-- start Document --

FWP 1 dfwp.htm FINAL TERM SHEET Final Term Sheet

Issuer Free Writing Prospectus

Filed Pursuant to Rule 433

Registration Nos. 333-132370 and 333-132370-01

ELKS (Equity Linked Notes)

Based upon the common stock of Bank of America due December 18, 2008

Summary of Final Terms

June 11, 2008

 

   

Issuer:

  

Citigroup Funding Inc.

Issuer Rating:

  

The Issuer’s senior debt is rated Aa3 / P-1, Outlook Negative (Moody’s), AA- / A-1+, Credit Watch Negative (S&P) and AA- / F1+, Outlook Negative (Fitch), based on the guarantee by Citigroup Inc. These ratings are subject to change during the term of the Notes

Currency:

  

United States Dollar (“USD”)

Dealer:

  

Citigroup Global Markets Limited

Underlying Stock:

  

Bank of America (“BAC”)

Offering Price:

  

USD 29.36

Units Issued:

  

586,750

Principal Amount:

  

USD 17,226,980.00

Pricing Date:

  

June 11, 2008

Settlement Date:

  

June 18, 2008

Valuation Date:

  

December 11, 2008

Maturity Date:

  

December 18, 2008

Coupon:

  

5.00% per annum payable quarterly

Initial Stock Price:

  

USD 29.36

Final Stock Price:

  

The closing price of the Underlying Stock on the Valuation Date

Cap Price:

  

USD 37.3606, which represents approximately 127.25% of the Initial Stock Price

 

Citigroup Funding Inc., the issuer, and Citigroup Inc., the guarantor, have filed a registration statement (including a prospectus) with the Securities and Exchange Commission (“SEC”) for the offering to which this communication relates. Before you invest, you should read the prospectus and prospectus supplement in that registration statement (File No. 333-132370) and the other documents Citigroup Funding and Citigroup have filed with the SEC for more complete information about Citigroup Funding, Citigroup and this offering. You may get these documents for free by visiting EDGAR on the SEC website at www.sec.gov. Alternatively, you can request the prospectus by calling toll-free 1-800-248-3580.

-- end Document --

= Task requirements =
a) Translate this sentence from the term sheet into Spanish: "You may get these documents for free by visiting EDGAR on the SEC website at www.sec.gov."
b) Reproduce the stretch of the term sheet from "The closing price" through "calling toll-free 1-800-248-3580.".

-- start Listed entries --

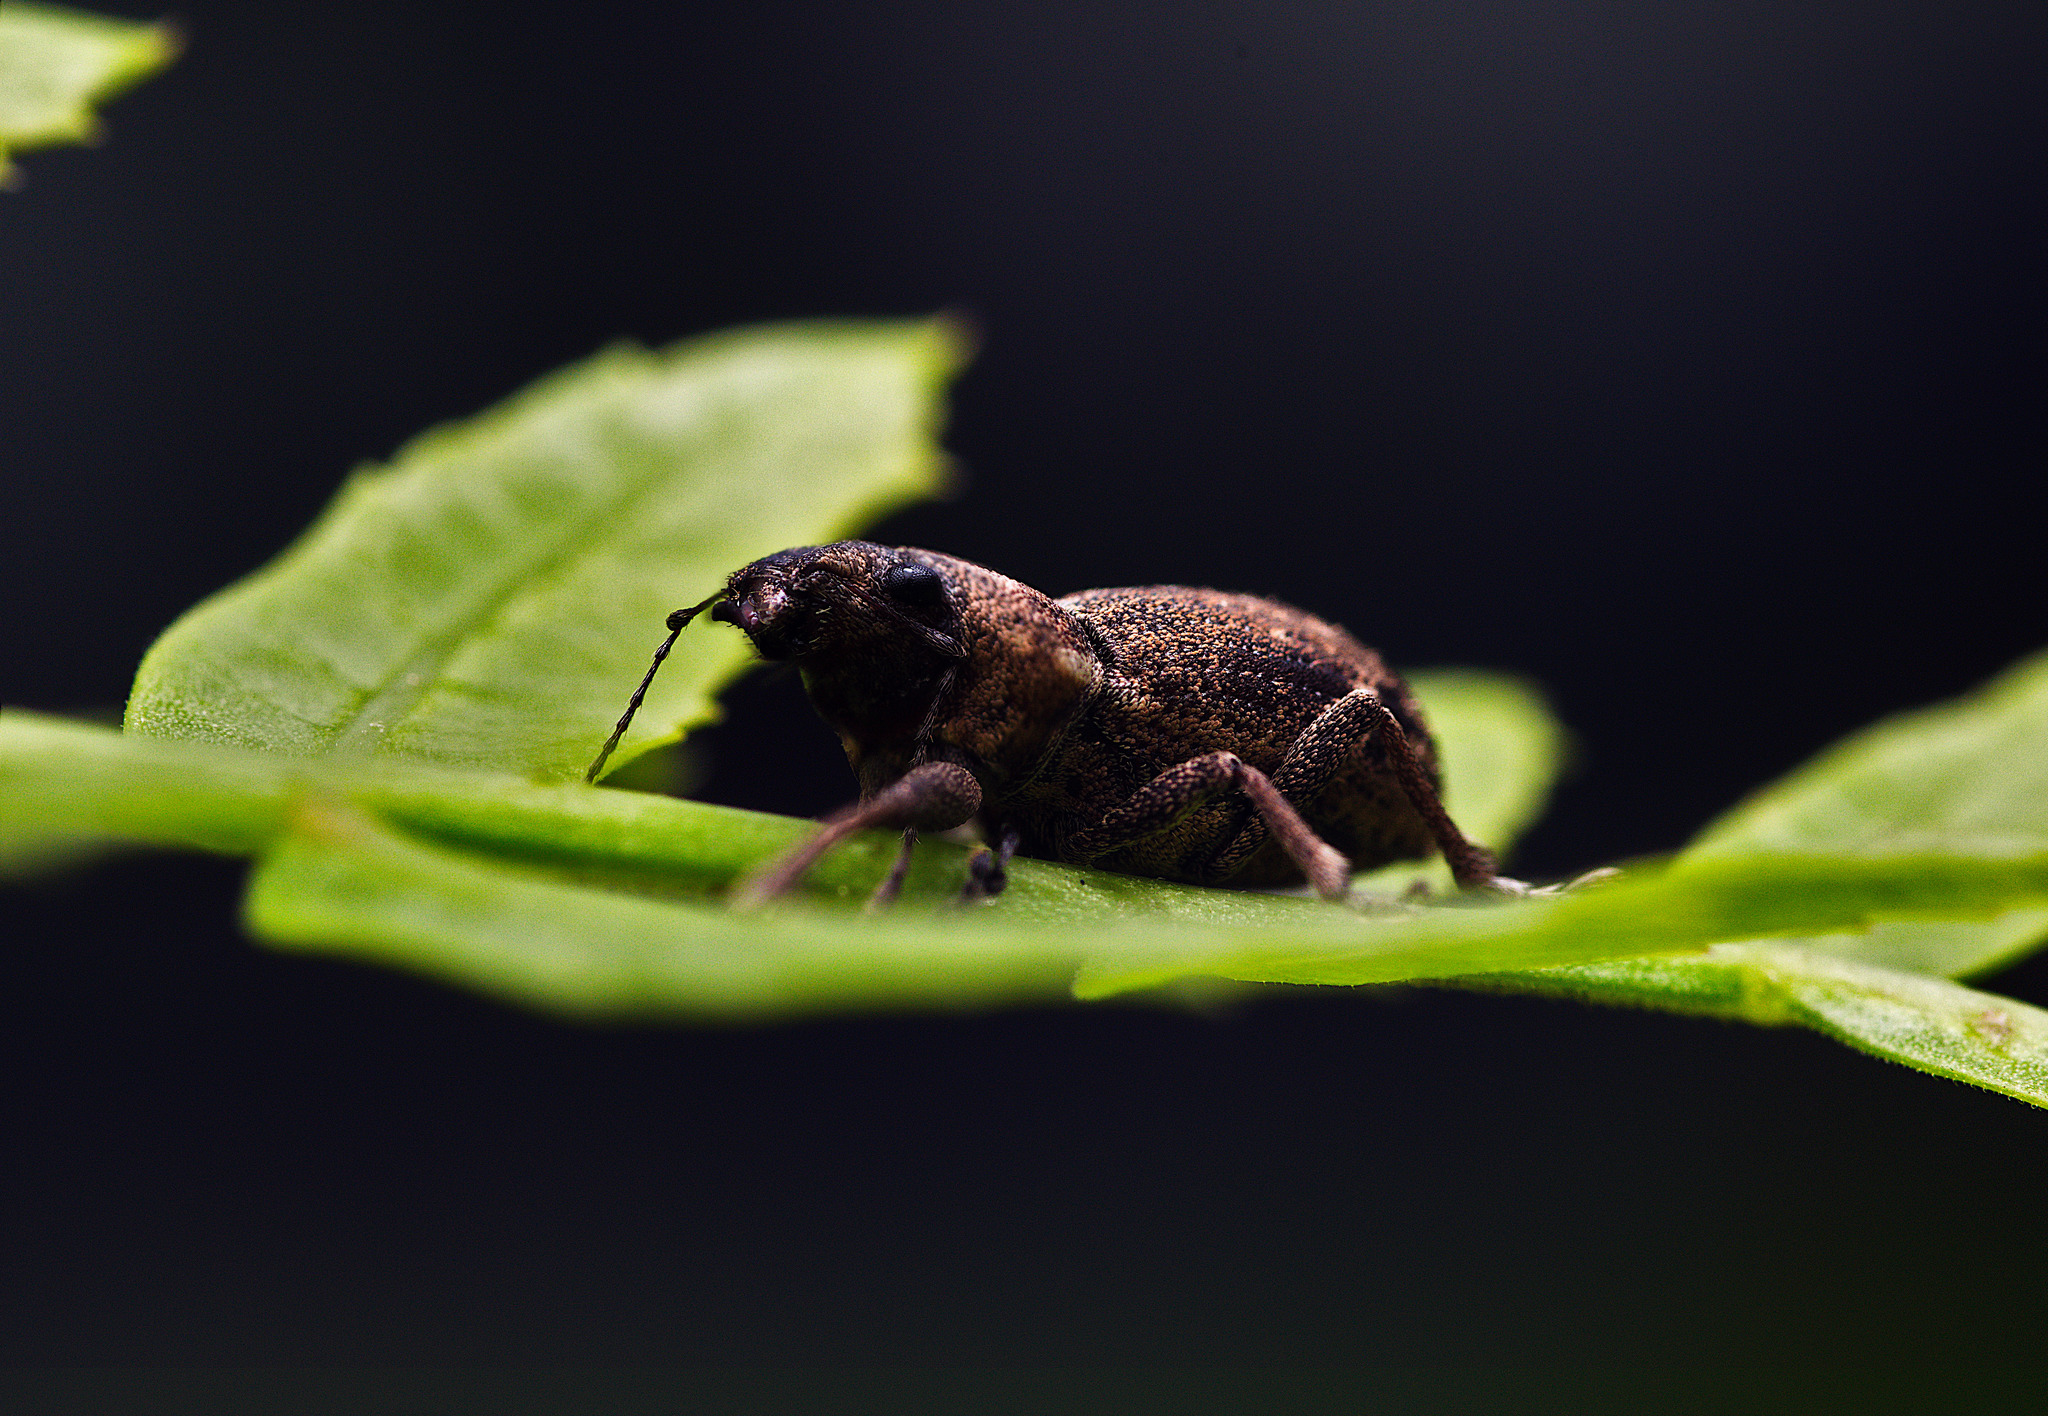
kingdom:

-- end Listed entries --
-- start Listed entries --

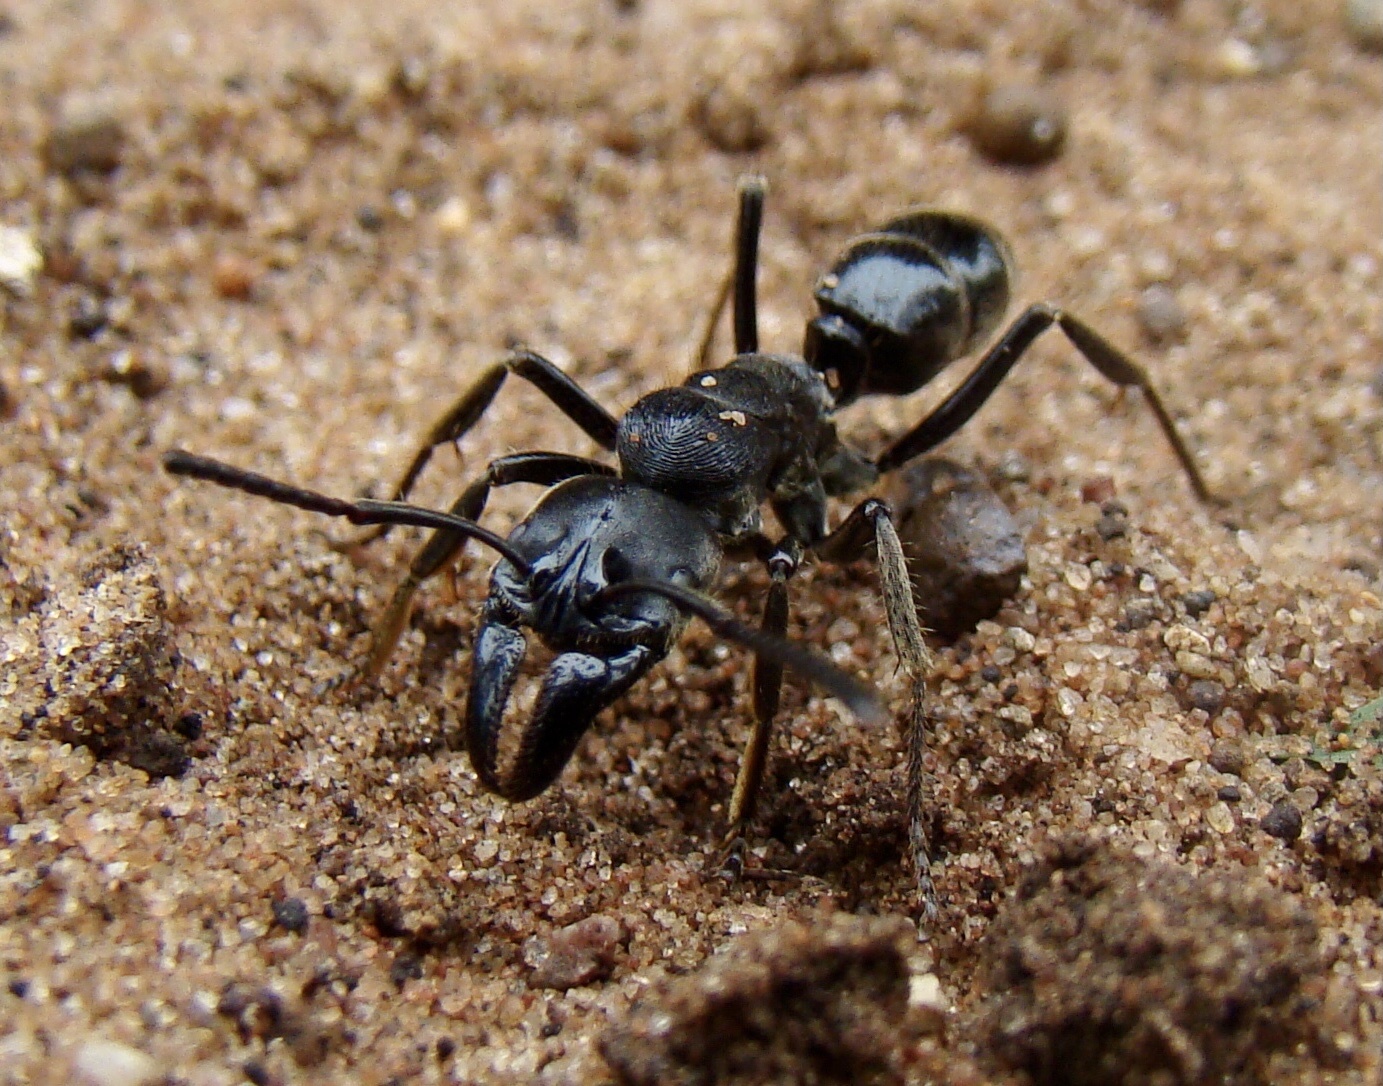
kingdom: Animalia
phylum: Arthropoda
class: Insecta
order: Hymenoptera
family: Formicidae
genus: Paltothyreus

-- end Listed entries --

= Full answers =
a) Puede obtener estos documentos de forma gratuita visitando EDGAR en el sitio web de la SEC en www.sec.gov.

b)
The closing price of the Underlying Stock on the Valuation Date

Cap Price:

  

USD 37.3606, which represents approximately 127.25% of the Initial Stock Price

 

Citigroup Funding Inc., the issuer, and Citigroup Inc., the guarantor, have filed a registration statement (including a prospectus) with the Securities and Exchange Commission (“SEC”) for the offering to which this communication relates. Before you invest, you should read the prospectus and prospectus supplement in that registration statement (File No. 333-132370) and the other documents Citigroup Funding and Citigroup have filed with the SEC for more complete information about Citigroup Funding, Citigroup and this offering. You may get these documents for free by visiting EDGAR on the SEC website at www.sec.gov. Alternatively, you can request the prospectus by calling toll-free 1-800-248-3580.